PP a écrit :
en effet, bizarre...
peut-être parce qu'il a un nom d'accordéoniste...
Avoir des origines haitiennes, des fois ca fait ca.
Il a pourtant pas un CV de merde, mais des fois naviguer entre rock et jazz (ni vraiment l'un ni vraiment l'autre) n'aide pas.
"
Bourelly was born in Chicago, Illinois, to parents from Haiti. His grandmother taught him Yoruba music. When he was ten years old, he sang at the Lyric Opera. He took lessons on piano and drums. He played acoustic guitar, but after hearing Jimi Hendrix on the radio, he bought an electric guitar with money he had saved from working at his uncle's gas station.

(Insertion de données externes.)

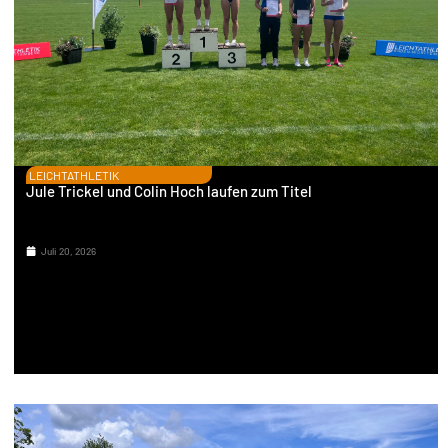
LEICHTATHLETIK
Jule Trickel und Colin Hoch laufen zum Titel
Juli 20, 2026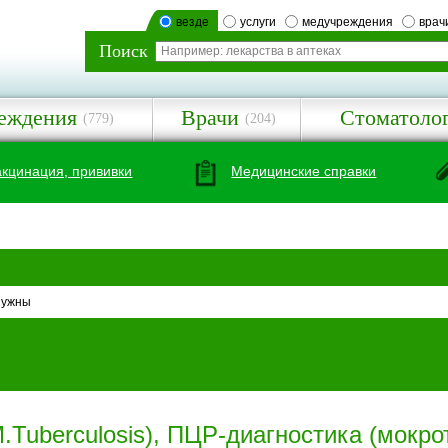
везде
услуги
медучреждения
врач
Поиск
еждения
Врачи
Стоматоло
(779)
(204)
акцинация, прививки
Медицинские справки
нужны
Tuberculosis), ПЦР-диагностика (мокро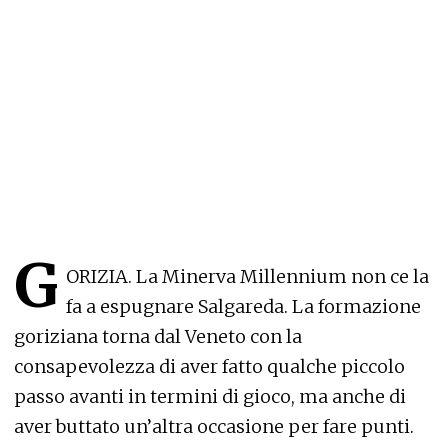
G
ORIZIA. La Minerva Millennium non ce la
fa a espugnare Salgareda. La formazione
goriziana torna dal Veneto con la
consapevolezza di aver fatto qualche piccolo
passo avanti in termini di gioco, ma anche di
aver buttato un’altra occasione per fare punti.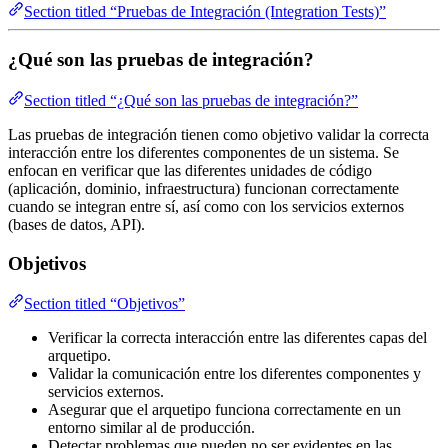
Section titled “Pruebas de Integración (Integration Tests)”
¿Qué son las pruebas de integración?
Section titled “¿Qué son las pruebas de integración?”
Las pruebas de integración tienen como objetivo validar la correcta
interacción entre los diferentes componentes de un sistema. Se
enfocan en verificar que las diferentes unidades de código
(aplicación, dominio, infraestructura) funcionan correctamente
cuando se integran entre sí, así como con los servicios externos
(bases de datos, API).
Objetivos
Section titled “Objetivos”
Verificar la correcta interacción entre las diferentes capas del
arquetipo.
Validar la comunicación entre los diferentes componentes y
servicios externos.
Asegurar que el arquetipo funciona correctamente en un
entorno similar al de producción.
Detectar problemas que pueden no ser evidentes en las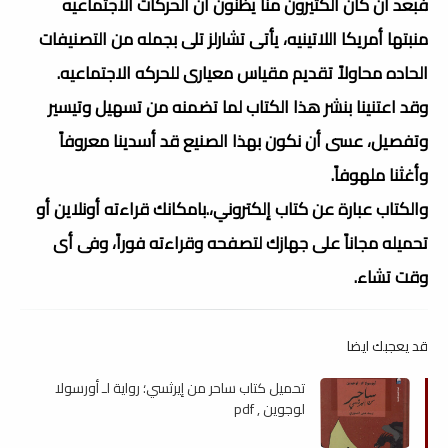
فبعد أن كان الكثيرون منا يظنون أن الحركات الاجتماعيه
منبتها أمريكا اللاتينيه، يأتى تشارلز تلى بجمله من التصنيفات
الحاده محاولاً تقديم مقياس معيارى للحركه الاجتماعيه.
وقد اعتنينا بنشر هذا الكتاب لما تضمنه من تسهيل وتيسير
وتفصيل، عسى أن نكون بهذا الصنيع قد أسدينا معروفاً
وأغثنا ملهوفاً.
والكتاب عبارة عن كتاب إلكتروني،.بامكانك قراءته أونلاين أو
تحميله مجاناً على جهازك لتصفحه وقراءته فوراً، وفى أى
وقت تشاء.
قد يعجبك ايضا
تحميل كتاب ساحر من إيرثسي؛ رواية لـ أورسولا
لوجوين , pdf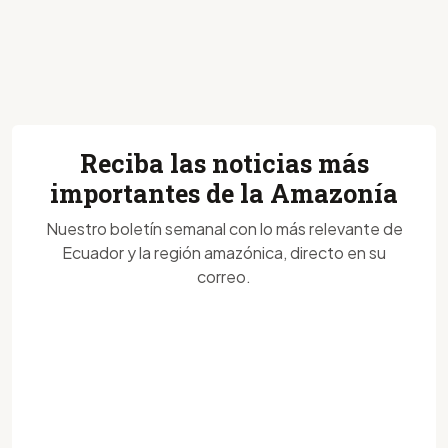
Reciba las noticias más
importantes de la Amazonía
Nuestro boletín semanal con lo más relevante de
Ecuador y la región amazónica, directo en su
correo.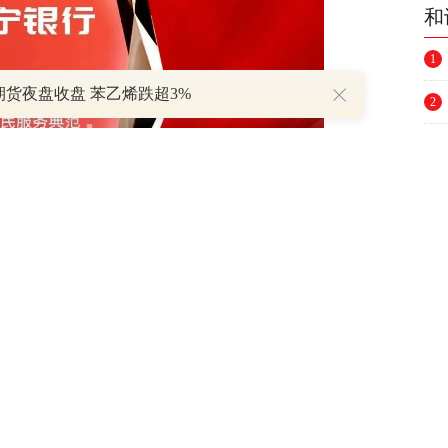
和
1
期货夜盘收盘 苯乙烯跌超3%
2
3
4
5
6
7
8
9
10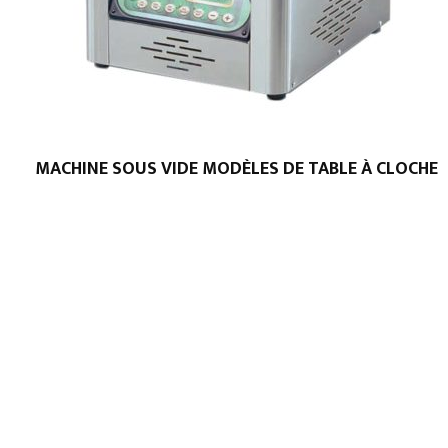
MACHINE SOUS VIDE MODÈLES DE TABLE À CLOCHE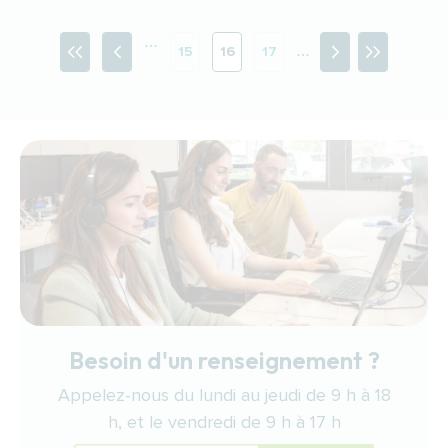
Pagination
…
15
16
17
…
Page
Page courante
Page
Besoin d'un renseignement ?
Appelez-nous du lundi au jeudi de 9 h à 18
h, et le vendredi de 9 h à 17 h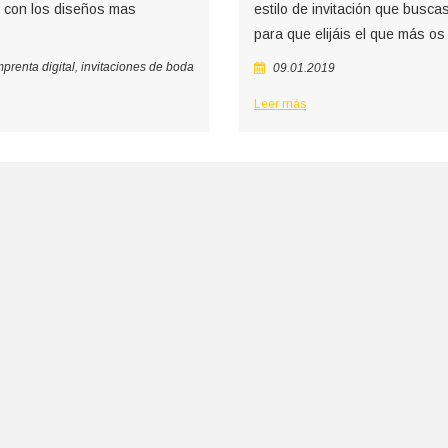
s con los diseños mas
estilo de invitación que busc
para que elijáis el que más os
mprenta digital
,
invitaciones de boda
09.01.2019
Leer más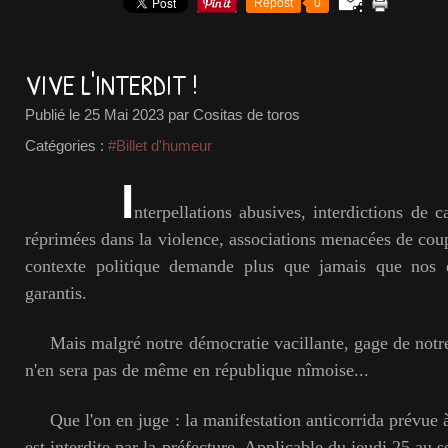
Repost
0
VIVE L'INTERDIT !
Publié le
25 Mai 2023
par Cositas de toros
Catégories :
#Billet d'humeur
I
nterpellations abusives, interdictions de c
réprimées dans la violence, associations menacées de coup
contexte politique demande plus que jamais que nos dr
garantis.
Mais malgré notre démocratie vacillante, gage de notre l
n'en sera pas de même en république nîmoise...
Que l'on en juge : la manifestation anticorrida prévue 
est interdite par la préfecture. Applicable du jeudi 25 au s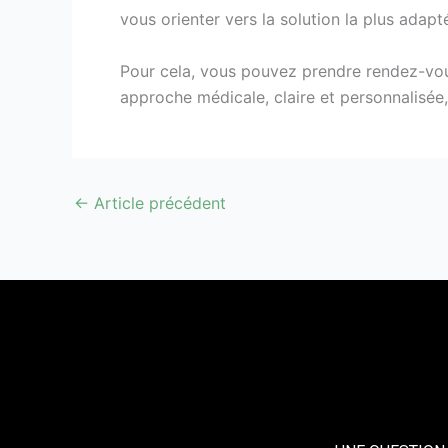
vous orienter vers la solution la plus adapt
Pour cela, vous pouvez prendre rendez-vo
approche médicale, claire et personnalisée,
←
Article précédent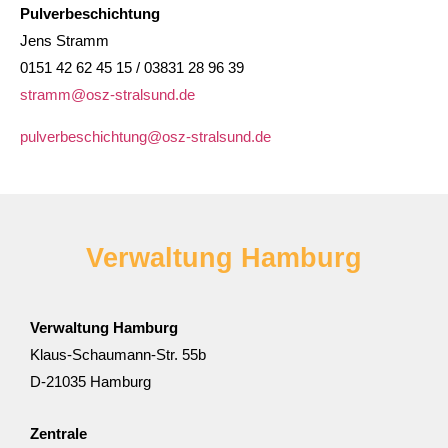
Pulverbeschichtung
Jens Stramm
0151 42 62 45 15 / 03831 28 96 39
stramm@osz-stralsund.de
pulverbeschichtung@osz-stralsund.de
Verwaltung Hamburg
Verwaltung Hamburg
Klaus-Schaumann-Str. 55b
D-21035 Hamburg
Zentrale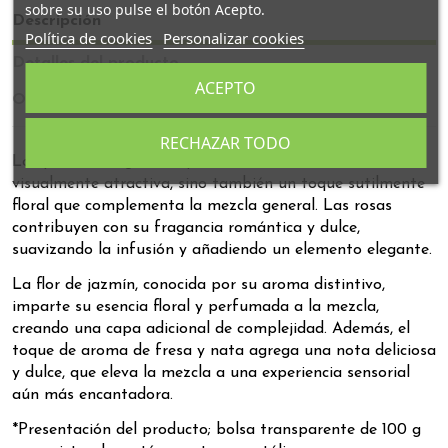
sobre su uso pulse el botón Acepto.
Descripción
Política de cookies
Personalizar cookies
Detalles del producto
ACEPTO
Opiniones
RECHAZAR TODO
Los pétalos de girasol aportan no solo una estética
visualmente atractiva, sino también un toque sutilmente
floral que complementa la mezcla general. Las rosas
contribuyen con su fragancia romántica y dulce,
suavizando la infusión y añadiendo un elemento elegante.
La flor de jazmín, conocida por su aroma distintivo,
imparte su esencia floral y perfumada a la mezcla,
creando una capa adicional de complejidad. Además, el
toque de aroma de fresa y nata agrega una nota deliciosa
y dulce, que eleva la mezcla a una experiencia sensorial
aún más encantadora.
*Presentación del producto; bolsa transparente de 100 g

During the same year, a late-night radio show introduced him to the music of Charlie Parker, which impressed him.
In 1979, he moved to New York City. During the 1980s, he worked with Roy Haynes, Elvin Jones, McCoy Tyner, Muhal Richard Abrams, Steve Coleman, Marc Ribot, Pharoah Sanders, Elliott Sharp, Archie Shepp, David Torn, and Olu Dara. He produced albums for Cassandra Wilson. He got a small role in the film The Cotton Club, directed by Francis Ford Coppola. Near the end of the decade, he played on Amandla, one of Miles Davis's last albums. In 1987, he released his first solo album, Jungle Cowboy, and through 1995 he led the BluWave Bandits. Bourelly said that when he moved to Europe in the 1990s, his music became difficult to classify, and that it combines his Haitian heritage, African rhythms, blues, and rock. He founded the record label JPGotMangos and headed several groups into the 2000s, including 3kings, Citizen X, and Blues Bandits.
His daughter, Bibi Bourelly, is a singer and songwriter."
Je trouve ses albums du debut des annees 90 tres accessibles. Blues/rock/funk? Dans la lignee de Hendrix sans faire dans le pastiche.